■ Page:

#####

Despite overwhelming evidence that living together is detrimental, a recent survey shows that most couples believe “testing the waters” is beneficial.

Even though studies consistently show that cohabitation is damaging to a long-term relationship, most couples now view the living arrangement as a normal prelude to marriage. 

A new Barna Group study shows that two-thirds of U.S. adults consider living together as a “good idea.” And the report indicates that regular churchgoers are nearly as likely as the unchurched to move in together prior to matrimony.

The number of couples living together before wedlock has inched up slowly in the past decade to around two-thirds of all marriages. According to the Barna Group, the number one reason Americans consider cohabitation beneficial — cited by 84 percent of those who favor it — is to “test compatibility.”

Yet Glenn T. Stanton, director of Family Formation Studies at Focus on the Family, notes that no secular research shows that cohabitation is advantageous for couples who later marry.

#####

■ Supplied entries:
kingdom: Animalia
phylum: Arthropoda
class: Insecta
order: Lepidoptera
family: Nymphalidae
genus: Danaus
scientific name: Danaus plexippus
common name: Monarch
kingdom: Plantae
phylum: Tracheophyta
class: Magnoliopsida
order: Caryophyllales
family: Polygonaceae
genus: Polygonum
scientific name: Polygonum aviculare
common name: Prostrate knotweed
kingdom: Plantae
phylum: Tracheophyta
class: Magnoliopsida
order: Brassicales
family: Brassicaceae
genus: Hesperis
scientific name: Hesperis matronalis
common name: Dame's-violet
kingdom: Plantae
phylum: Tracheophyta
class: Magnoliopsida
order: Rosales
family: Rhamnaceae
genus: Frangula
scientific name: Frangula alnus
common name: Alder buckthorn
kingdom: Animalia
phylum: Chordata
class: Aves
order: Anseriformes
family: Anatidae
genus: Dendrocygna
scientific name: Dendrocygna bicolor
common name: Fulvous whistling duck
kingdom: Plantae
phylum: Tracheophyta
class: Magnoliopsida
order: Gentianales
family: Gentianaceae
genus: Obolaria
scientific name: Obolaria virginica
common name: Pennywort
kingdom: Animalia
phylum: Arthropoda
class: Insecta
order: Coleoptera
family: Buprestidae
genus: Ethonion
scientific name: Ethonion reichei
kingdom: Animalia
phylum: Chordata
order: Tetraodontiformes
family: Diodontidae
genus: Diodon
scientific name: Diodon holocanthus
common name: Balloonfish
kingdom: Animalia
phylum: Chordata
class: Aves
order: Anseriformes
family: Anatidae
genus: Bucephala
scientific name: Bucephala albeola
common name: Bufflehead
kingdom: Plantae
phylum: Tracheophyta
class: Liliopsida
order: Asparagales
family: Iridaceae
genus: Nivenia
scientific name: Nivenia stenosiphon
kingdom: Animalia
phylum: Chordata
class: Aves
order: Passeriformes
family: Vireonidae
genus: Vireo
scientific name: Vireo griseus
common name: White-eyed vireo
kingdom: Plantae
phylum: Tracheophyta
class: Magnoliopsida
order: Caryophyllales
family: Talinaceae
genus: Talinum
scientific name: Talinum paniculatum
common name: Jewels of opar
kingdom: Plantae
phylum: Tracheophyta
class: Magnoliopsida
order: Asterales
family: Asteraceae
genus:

#####

■ Goals:
1. Answer these questions from the cohabitation article:
(a) What share of U.S. adults consider living together a "good idea," according to the Barna Group study?
(b) What percentage of those who favor cohabitation cite the aim to "test compatibility"?
(c) What position does Glenn T. Stanton hold?
2. Could you return, line for line, the stretch of the records from the line that contains "genus: Vireo" through the end of the records, with both ends included?
The cohabitation article and the records have no common source.

■ Solutions below:
1.
(a) Two-thirds.
(b) 84 percent.
(c) Director of Family Formation Studies at Focus on the Family.

2.
genus: Vireo
scientific name: Vireo griseus
common name: White-eyed vireo
kingdom: Plantae
phylum: Tracheophyta
class: Magnoliopsida
order: Caryophyllales
family: Talinaceae
genus: Talinum
scientific name: Talinum paniculatum
common name: Jewels of opar
kingdom: Plantae
phylum: Tracheophyta
class: Magnoliopsida
order: Asterales
family: Asteraceae
genus:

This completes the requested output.